Corrock ran for a City Council seat four years ago, losing to Gourlay in a designated-seat election.

She started an initiative petition to have the city revert to open-seat elections and worked for two years to accomplish her goal.

In designated-seat elections, candidates must run for a specific seat, while in open-seat elections all candidates compete against each other for the available seats.

"I visualize open seating more talking about issues and not going after a particular candidate," she said. "In a small town like this it just seems like a better way."

Emerick, a real estate broker and owner of Sun Valley Executive Services, has lived in the Wood River Valley since 1976.

Former Mayor Guy Coles appointed her to the Ketchum City Council in November 1993. She was later elected to a four-year term but resigned in May 1998 to move her family to Hailey.

"It was the hardest thing I ever did, resigning from City Council," she said Monday. "I miss it so badly. It makes you feel so involved."

Emerick, 54, said she still loves Hailey, in part because of the sense of community there.

"That's what I would like to see retained in Ketchum," she said. "I'm really drawn to neighborhoods. I feel we're losing some of that."

She said too many people tell her that Ketchum is changing—that their neighbors aren't the same as they used to be.

"I don't think the people have changed," she said. "It's the buildings.

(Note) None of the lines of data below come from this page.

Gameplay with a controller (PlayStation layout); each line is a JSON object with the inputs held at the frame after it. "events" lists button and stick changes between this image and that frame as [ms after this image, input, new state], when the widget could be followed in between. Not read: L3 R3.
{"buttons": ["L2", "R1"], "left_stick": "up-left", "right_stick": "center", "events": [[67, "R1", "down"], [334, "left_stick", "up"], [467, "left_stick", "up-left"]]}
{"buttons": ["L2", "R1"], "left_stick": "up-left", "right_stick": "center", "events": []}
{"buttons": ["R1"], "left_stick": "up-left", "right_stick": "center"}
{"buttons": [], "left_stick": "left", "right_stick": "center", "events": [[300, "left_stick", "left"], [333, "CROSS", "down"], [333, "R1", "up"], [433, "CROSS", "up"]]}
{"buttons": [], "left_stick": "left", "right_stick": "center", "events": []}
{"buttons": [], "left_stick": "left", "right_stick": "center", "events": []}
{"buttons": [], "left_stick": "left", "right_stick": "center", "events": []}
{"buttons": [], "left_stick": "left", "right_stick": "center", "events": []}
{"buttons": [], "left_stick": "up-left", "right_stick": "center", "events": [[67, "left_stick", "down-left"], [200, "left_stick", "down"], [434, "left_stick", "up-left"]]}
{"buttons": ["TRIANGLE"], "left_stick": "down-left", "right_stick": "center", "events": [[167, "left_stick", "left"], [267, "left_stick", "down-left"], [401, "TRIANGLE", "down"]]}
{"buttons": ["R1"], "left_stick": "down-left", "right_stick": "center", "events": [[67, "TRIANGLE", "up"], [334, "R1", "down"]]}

The more people disappear behind these big, tall buildings, the more they stop interacting."

She said the planned Wood River Community YMCA would make an ideal community gathering place. She would make affordable housing a priority to keep all members of the community around and engaged, she added.

"(Affordable housing ordinances) are not just about satisfying a requirement for a developer, but getting people living in (the units)," she said.

Her current involvement in civic affairs is as a member of the Ketchum Historic Preservation Commission, a position she has held since the commission's inception in 2004. The commission is charged mainly with advising the city on how to preserve historic structures.

"I was so happy to get that," she said. "It's such an important issue. History is who we are. History carries us from then to where we're going. If we can look back and appreciate our past, we can learn how to work for our future."

"Sometimes it's not the (historic) building itself," she added. "It's the whole concept. It's a common thread. A link."

Emerick has previously served on the boards of Idaho State Bank and Wood River Animal Shelter.